L'illusion du luxe : les lessives bon marché humilient les grandes marques lors d'un test de lavage
Des tests consommateurs révèlent que les lessives chères et les alternatives écologiques n'offrent souvent pas de meilleures performances que les marques de supermarché bon marché ou même l'eau claire.

La fidélité à une marque est une habitude coûteuse. Pendant des décennies, les géants des biens de consommation ont tablé sur l'idée qu'un prix élevé et un logo familier garantissaient des performances supérieures. Pourtant, lorsqu'elle est soumise au regard froid et impartial des équipements de laboratoire, l'illusion du luxe se dissout souvent dans une flaque de mousse.

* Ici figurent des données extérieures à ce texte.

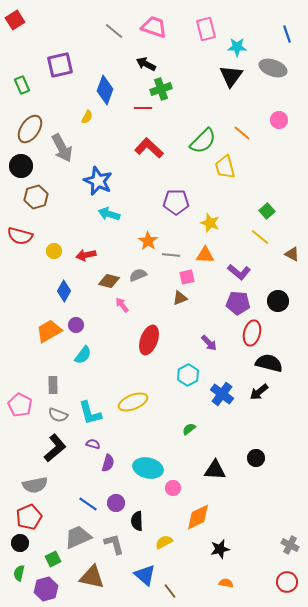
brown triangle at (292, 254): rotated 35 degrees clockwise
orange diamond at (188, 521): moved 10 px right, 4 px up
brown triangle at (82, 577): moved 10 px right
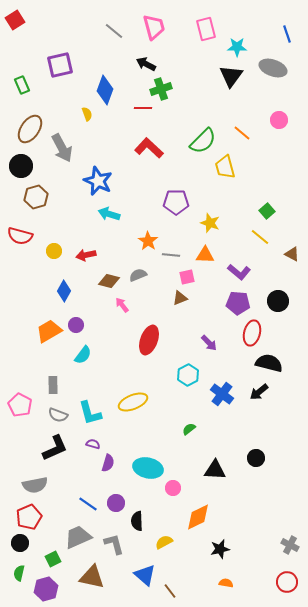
pink trapezoid at (154, 27): rotated 56 degrees clockwise
yellow semicircle at (87, 117): moved 3 px up; rotated 48 degrees counterclockwise
black L-shape at (55, 448): rotated 16 degrees clockwise
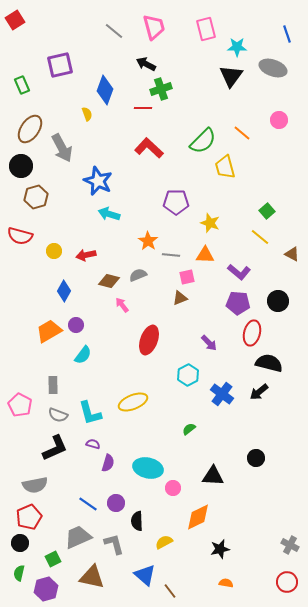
black triangle at (215, 470): moved 2 px left, 6 px down
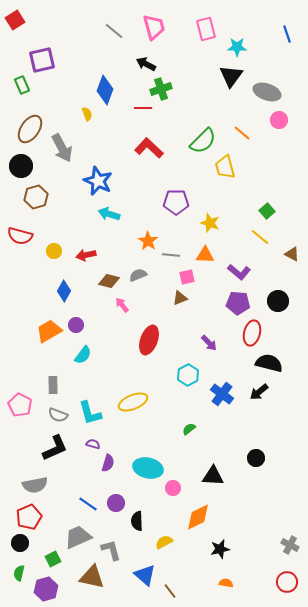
purple square at (60, 65): moved 18 px left, 5 px up
gray ellipse at (273, 68): moved 6 px left, 24 px down
gray L-shape at (114, 544): moved 3 px left, 6 px down
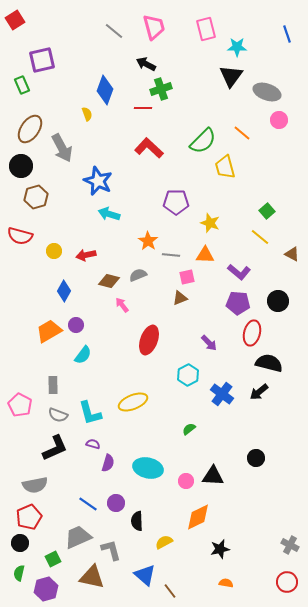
pink circle at (173, 488): moved 13 px right, 7 px up
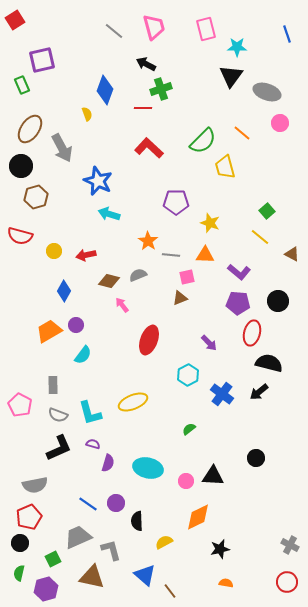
pink circle at (279, 120): moved 1 px right, 3 px down
black L-shape at (55, 448): moved 4 px right
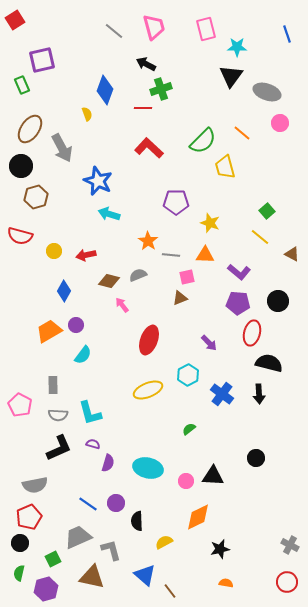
black arrow at (259, 392): moved 2 px down; rotated 54 degrees counterclockwise
yellow ellipse at (133, 402): moved 15 px right, 12 px up
gray semicircle at (58, 415): rotated 18 degrees counterclockwise
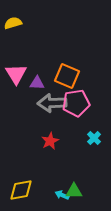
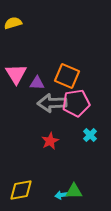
cyan cross: moved 4 px left, 3 px up
cyan arrow: rotated 32 degrees counterclockwise
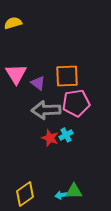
orange square: rotated 25 degrees counterclockwise
purple triangle: moved 1 px right; rotated 35 degrees clockwise
gray arrow: moved 6 px left, 7 px down
cyan cross: moved 24 px left; rotated 16 degrees clockwise
red star: moved 3 px up; rotated 24 degrees counterclockwise
yellow diamond: moved 4 px right, 4 px down; rotated 25 degrees counterclockwise
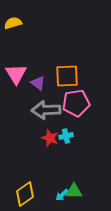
cyan cross: moved 1 px down; rotated 16 degrees clockwise
cyan arrow: rotated 32 degrees counterclockwise
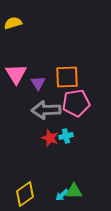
orange square: moved 1 px down
purple triangle: rotated 21 degrees clockwise
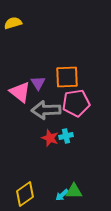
pink triangle: moved 4 px right, 18 px down; rotated 20 degrees counterclockwise
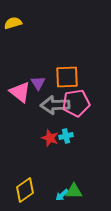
gray arrow: moved 9 px right, 5 px up
yellow diamond: moved 4 px up
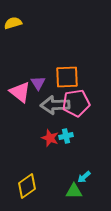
yellow diamond: moved 2 px right, 4 px up
cyan arrow: moved 22 px right, 18 px up
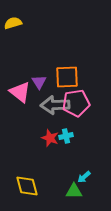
purple triangle: moved 1 px right, 1 px up
yellow diamond: rotated 70 degrees counterclockwise
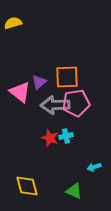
purple triangle: rotated 21 degrees clockwise
cyan arrow: moved 10 px right, 10 px up; rotated 24 degrees clockwise
green triangle: rotated 24 degrees clockwise
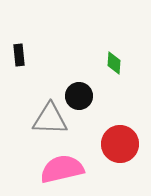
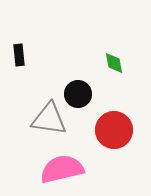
green diamond: rotated 15 degrees counterclockwise
black circle: moved 1 px left, 2 px up
gray triangle: moved 1 px left; rotated 6 degrees clockwise
red circle: moved 6 px left, 14 px up
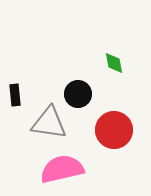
black rectangle: moved 4 px left, 40 px down
gray triangle: moved 4 px down
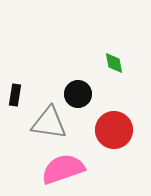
black rectangle: rotated 15 degrees clockwise
pink semicircle: moved 1 px right; rotated 6 degrees counterclockwise
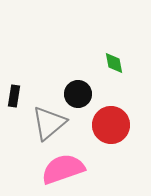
black rectangle: moved 1 px left, 1 px down
gray triangle: rotated 48 degrees counterclockwise
red circle: moved 3 px left, 5 px up
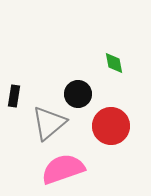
red circle: moved 1 px down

Le groupe australien de défense des consommateurs Choice a récemment évalué quarante-huit lessives, soumettant liquides, poudres et capsules à des tests de taches rigoureux. Les résultats offrent une leçon magistrale sur l'efficacité du marché. Pour les machines à laver à chargement frontal, trois produits ont obtenu le meilleur score de quatre-vingt-deux pour cent. Deux provenaient du poids lourd du luxe, Omo : l'Active Clean Powder et l'Ultimate Powder. Le troisième était le Trimat Advanced Laundry Powder Concentrate d'Aldi.
Les performances sont peut-être identiques, mais l'économie de détail est entièrement divergente. Omo Ultimate coûte la somme exorbitante de trente-six dollars pour une boîte de deux kilogrammes, ce qui se traduit par un dollar et seize cents par lavage. L'équivalent d'Aldi coûte dix dollars et quarante-neuf cents, soit quarante-quatre cents par lavage. Les consommateurs paient effectivement une prime de plus de cent soixante pour cent purement pour le privilège de voir un nom de marque historique dans leur buanderie. Les tests, qui ont utilisé un spectrophotomètre pour mesurer la réflectance sur des échantillons tachés de tout, du sang à la crème glacée au chocolat, confirment que ce supplément n'achète absolument aucune puissance de nettoyage supplémentaire. La lessive d'Aldi a même surpassé Omo dans les machines à chargement par le haut, obtenant soixante-six pour cent contre soixante-deux pour cent pour Omo.
Si le modèle de tarification premium subit un revers dans ces résultats, le secteur en plein essor des lessives écologiques s'en sort encore plus mal. Cinq lessives ont obtenu un score inférieur à cinquante pour cent. Pour replacer cet échec dans son contexte, laver des vêtements sales à l'eau claire donne un score de base de quarante-trois pour cent. L'Earthwise Sensitive Laundry Liquid a obtenu un maigre quarante-sept pour cent dans une machine à chargement par le haut, ce qui en fait le produit le moins efficace testé. Sa sœur, l'Earthwise Orange and Eucalyptus, ainsi que les Active Expert Laundry Capsules de Metcash, n'ont obtenu que quarante-huit pour cent.
Les consommateurs qui achètent ces produits sous-performants déboursent cinquante cents par lavage pour un liquide qui est à peine plus efficace qu'un cycle à l'eau claire. Les experts de Choice observent que les allégations environnementales sur les emballages ne garantissent pas nécessairement des pratiques écologiques supérieures, ni n'excusent une utilité déplorable. De nombreux fabricants conventionnels ont déjà discrètement supprimé les produits chimiques nocifs comme les phosphates sans tapisser leurs cartons de feuilles vertes.
En fin de compte, le marché de la consommation fonctionne mieux lorsque les acheteurs sont armés de données empiriques plutôt que de textes marketing. Une machine à laver ne se soucie pas du prestige de la marque ou du signalement de la vertu écologique. Comme le démontrent ces tests, payer le triple du prix pour une marque historique ou financer des alternatives vertes inefficaces est une taxe entièrement volontaire sur les non-informés.